Honda Engines | eGX Electric Power Unit


The Honda eGX is a battery-powered motor designed for commercial power equipment products. Convenient, efficient and eco-conscious, the Honda eGX is the next generation GX experience.




engines.honda.com


----------



## orangputeh (Nov 24, 2016)

Looks like a good start. Honda better hurry for larger applications.


----------



## scrappy (Dec 7, 2014)

For some reason my panties get all knotted up, when these greenies have to use the term "zero emission" Do they really think we are that ignorant?


----------



## Tony-chicago (Feb 10, 2021)

Not at first.../s

Point taken


----------



## PhilThefarmer (Dec 21, 2020)

at first when I saw that engine, I was, great, honda getting into electric, but it really sounds underpower,its only for gx50 if my memory serve me correct, also, it ain't available in Canada right now. even tho honda has always been a leader, I think they need to take notes from toro and ego to make a bigger, mor powerfull electric honda engine.


----------



## nwcove (Mar 2, 2015)

PhilThefarmer said:


> at first when I saw that engine, I was, great, honda getting into electric, but it really sounds underpower,its only for gx50 if my memory serve me correct, also, it ain't available in Canada right now. even tho honda has always been a leader, I think they need to take notes from toro and ego to make a bigger, mor powerfull electric honda engine.

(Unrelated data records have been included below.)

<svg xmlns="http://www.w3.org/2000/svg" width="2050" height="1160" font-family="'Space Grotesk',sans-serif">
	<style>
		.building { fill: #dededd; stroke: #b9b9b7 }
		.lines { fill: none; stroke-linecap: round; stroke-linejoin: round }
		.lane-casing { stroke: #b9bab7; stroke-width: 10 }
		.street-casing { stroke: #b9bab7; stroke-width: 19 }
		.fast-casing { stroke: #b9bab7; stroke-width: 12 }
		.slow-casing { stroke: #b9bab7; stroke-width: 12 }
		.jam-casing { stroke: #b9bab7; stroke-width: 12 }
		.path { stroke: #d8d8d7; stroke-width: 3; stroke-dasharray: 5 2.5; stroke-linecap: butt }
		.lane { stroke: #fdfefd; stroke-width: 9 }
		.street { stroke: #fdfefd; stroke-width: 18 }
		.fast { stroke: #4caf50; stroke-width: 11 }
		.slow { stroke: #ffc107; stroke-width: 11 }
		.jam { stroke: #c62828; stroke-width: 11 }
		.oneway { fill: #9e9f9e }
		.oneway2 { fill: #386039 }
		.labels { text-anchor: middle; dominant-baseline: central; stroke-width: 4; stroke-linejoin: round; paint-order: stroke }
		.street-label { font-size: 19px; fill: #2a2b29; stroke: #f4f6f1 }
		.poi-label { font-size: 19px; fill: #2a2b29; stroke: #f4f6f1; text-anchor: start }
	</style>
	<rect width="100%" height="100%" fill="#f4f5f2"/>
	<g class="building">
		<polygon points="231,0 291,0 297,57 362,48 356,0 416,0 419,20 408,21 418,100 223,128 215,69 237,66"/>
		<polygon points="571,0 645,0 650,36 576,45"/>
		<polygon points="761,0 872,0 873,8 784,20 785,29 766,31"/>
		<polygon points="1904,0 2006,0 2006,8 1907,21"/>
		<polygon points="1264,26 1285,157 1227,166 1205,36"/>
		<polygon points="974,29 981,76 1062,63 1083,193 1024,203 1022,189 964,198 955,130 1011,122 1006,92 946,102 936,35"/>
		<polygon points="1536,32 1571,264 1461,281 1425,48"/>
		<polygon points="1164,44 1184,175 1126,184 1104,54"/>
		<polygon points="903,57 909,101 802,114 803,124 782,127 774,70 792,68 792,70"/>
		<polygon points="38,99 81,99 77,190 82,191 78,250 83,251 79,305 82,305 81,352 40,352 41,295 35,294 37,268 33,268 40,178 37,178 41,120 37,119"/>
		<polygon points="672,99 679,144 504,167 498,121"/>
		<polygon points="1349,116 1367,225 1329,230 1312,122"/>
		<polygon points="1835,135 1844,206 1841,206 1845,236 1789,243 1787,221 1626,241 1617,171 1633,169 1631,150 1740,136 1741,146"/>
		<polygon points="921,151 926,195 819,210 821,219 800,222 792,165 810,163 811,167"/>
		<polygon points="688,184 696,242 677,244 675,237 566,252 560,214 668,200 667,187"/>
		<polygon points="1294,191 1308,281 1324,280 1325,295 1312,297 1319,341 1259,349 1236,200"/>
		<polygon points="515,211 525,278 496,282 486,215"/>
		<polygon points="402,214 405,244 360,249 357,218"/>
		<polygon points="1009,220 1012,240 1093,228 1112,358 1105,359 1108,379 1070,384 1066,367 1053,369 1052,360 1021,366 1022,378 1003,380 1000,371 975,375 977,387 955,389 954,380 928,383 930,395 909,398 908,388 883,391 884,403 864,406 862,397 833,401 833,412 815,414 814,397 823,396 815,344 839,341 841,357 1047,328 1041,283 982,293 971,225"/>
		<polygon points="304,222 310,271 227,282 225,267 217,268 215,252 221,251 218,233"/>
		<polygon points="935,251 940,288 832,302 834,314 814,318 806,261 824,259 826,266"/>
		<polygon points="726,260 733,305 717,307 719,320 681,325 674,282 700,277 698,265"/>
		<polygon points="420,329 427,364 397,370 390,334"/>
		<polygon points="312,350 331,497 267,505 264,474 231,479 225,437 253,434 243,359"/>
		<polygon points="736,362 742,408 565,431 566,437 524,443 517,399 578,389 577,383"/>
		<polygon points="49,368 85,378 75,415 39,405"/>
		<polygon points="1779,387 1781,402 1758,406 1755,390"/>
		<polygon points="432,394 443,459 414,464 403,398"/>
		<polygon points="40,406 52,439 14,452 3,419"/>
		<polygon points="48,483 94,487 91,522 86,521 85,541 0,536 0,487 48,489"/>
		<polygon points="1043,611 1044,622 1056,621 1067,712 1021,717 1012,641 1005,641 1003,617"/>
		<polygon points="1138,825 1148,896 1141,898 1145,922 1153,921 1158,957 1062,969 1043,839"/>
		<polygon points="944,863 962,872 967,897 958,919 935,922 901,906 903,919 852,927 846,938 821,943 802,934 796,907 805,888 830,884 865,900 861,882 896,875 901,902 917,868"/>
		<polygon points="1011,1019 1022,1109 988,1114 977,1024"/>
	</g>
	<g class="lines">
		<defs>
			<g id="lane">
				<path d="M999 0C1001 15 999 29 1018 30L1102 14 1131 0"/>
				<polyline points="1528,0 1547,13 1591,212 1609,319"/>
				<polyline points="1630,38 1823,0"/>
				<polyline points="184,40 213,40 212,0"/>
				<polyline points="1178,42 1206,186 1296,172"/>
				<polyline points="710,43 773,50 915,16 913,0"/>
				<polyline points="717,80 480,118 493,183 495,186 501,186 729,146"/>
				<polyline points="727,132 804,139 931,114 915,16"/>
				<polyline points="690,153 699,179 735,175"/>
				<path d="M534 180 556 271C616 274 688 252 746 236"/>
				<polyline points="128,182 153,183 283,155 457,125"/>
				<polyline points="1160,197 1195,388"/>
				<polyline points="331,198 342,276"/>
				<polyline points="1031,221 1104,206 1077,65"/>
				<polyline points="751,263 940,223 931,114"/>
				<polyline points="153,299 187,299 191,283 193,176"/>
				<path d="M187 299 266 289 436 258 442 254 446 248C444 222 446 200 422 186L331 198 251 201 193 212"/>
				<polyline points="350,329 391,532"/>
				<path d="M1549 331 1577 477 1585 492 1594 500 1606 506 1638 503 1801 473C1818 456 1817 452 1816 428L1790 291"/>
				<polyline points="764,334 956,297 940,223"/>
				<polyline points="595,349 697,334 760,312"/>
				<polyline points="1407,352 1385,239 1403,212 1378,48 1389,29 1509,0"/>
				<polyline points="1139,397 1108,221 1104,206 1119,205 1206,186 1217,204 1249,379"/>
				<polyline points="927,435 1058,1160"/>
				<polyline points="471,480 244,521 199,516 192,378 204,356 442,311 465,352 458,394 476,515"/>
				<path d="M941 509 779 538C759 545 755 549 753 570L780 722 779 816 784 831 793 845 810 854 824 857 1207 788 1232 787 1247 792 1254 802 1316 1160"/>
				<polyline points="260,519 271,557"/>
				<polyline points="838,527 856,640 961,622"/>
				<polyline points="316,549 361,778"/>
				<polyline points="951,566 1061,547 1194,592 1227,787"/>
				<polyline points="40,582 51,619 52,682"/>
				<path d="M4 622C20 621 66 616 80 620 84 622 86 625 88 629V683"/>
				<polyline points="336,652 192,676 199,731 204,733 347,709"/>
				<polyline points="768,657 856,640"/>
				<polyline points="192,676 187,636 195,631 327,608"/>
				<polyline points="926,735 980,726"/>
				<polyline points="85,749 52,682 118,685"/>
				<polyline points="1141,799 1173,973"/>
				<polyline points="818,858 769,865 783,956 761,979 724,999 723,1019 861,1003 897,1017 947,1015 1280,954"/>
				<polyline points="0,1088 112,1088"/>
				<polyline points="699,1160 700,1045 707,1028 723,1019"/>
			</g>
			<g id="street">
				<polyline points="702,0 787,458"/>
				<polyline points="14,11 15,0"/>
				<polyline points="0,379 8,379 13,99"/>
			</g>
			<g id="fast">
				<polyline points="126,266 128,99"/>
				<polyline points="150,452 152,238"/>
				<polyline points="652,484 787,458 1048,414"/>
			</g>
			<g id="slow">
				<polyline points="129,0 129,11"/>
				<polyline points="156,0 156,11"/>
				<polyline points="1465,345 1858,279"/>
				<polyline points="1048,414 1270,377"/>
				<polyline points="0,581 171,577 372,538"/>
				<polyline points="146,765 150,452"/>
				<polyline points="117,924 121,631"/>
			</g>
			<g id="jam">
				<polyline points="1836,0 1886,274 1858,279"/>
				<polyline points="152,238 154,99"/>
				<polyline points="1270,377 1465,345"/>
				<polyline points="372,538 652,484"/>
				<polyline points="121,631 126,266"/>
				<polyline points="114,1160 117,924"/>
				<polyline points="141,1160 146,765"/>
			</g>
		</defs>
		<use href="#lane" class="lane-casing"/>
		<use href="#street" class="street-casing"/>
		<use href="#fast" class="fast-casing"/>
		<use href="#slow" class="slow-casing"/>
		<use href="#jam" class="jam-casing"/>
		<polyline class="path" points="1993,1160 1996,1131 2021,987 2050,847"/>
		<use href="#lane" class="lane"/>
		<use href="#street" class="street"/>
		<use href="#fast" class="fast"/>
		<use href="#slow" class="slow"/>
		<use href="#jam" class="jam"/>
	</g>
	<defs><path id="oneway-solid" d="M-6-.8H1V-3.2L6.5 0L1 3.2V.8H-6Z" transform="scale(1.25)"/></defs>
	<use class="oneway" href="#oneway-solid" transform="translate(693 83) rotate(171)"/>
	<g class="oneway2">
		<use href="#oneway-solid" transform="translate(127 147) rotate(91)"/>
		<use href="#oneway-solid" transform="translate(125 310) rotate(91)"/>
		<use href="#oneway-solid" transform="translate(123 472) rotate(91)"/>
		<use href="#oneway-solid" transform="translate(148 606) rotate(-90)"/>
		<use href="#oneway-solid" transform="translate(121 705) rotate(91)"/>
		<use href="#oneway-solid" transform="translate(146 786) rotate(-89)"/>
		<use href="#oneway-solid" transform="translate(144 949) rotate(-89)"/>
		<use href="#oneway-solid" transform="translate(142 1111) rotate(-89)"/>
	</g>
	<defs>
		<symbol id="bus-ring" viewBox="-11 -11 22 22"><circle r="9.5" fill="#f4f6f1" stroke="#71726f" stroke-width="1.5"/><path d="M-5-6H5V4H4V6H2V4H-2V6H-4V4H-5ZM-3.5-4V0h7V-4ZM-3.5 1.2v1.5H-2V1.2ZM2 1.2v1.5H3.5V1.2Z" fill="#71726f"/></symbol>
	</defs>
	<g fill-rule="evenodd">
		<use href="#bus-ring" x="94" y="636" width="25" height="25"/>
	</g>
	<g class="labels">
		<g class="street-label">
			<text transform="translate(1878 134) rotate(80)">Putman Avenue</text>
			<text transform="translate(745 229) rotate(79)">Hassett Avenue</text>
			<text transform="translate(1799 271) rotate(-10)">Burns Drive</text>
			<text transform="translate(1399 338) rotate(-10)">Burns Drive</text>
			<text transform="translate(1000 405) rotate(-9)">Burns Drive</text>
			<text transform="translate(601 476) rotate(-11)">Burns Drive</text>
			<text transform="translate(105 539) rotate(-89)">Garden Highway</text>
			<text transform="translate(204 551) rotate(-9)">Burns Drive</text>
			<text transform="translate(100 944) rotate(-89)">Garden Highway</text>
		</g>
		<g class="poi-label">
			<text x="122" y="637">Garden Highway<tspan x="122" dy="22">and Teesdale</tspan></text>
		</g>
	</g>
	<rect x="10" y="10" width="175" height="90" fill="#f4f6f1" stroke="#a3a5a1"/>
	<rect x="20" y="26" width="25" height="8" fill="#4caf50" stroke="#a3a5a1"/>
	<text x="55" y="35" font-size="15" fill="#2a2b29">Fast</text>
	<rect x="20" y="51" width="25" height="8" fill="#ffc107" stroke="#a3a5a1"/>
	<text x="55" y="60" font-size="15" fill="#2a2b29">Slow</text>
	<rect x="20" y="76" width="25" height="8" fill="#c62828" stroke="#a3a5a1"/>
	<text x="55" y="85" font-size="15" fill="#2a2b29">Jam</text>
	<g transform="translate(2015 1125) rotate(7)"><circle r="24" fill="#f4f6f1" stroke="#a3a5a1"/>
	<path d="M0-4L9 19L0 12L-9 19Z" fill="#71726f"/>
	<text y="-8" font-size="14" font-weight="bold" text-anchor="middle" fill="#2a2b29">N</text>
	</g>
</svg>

...i have never heard of an "electric" engine.


----------



## BullFrog (Oct 14, 2015)

Engine / motor, I think everyone here knows what's being talked about.


----------



## BullFrog (Oct 14, 2015)

I can see how this would be useful in some situations where power is needed where a gas powered generator wouldn't be practical like in an enclosed building still under construction. I could have used something like this back in the day.


----------



## tabora (Mar 1, 2017)

PhilThefarmer said:


> but it really sounds underpower,its only for gx50 if my memory serve me correct


If you follow that link you'll see that it's targeted at the GX100 to GX120 space. I'm sure larger versions will come along eventually...


----------



## bisonp (Mar 23, 2018)

I don't think I like that battery setup. Unless maybe the charger is built in.


----------



## BullFrog (Oct 14, 2015)

bisonp said:


> I don't think I like that battery setup. Unless maybe the charger is built in.


Do you mean where an ordinary extension cord can be plugged into it for charging? Don't know but in the construction trade it would be a logical feature to include one.


----------



## tabora (Mar 1, 2017)

bisonp said:


> I don't think I like that battery setup. Unless maybe the charger is built in.


The battery just unlatches and unplugs from the tool and is then swapped onto the charger.


----------



## orangputeh (Nov 24, 2016)

Shared with Honda HSE Group if that is okay.


----------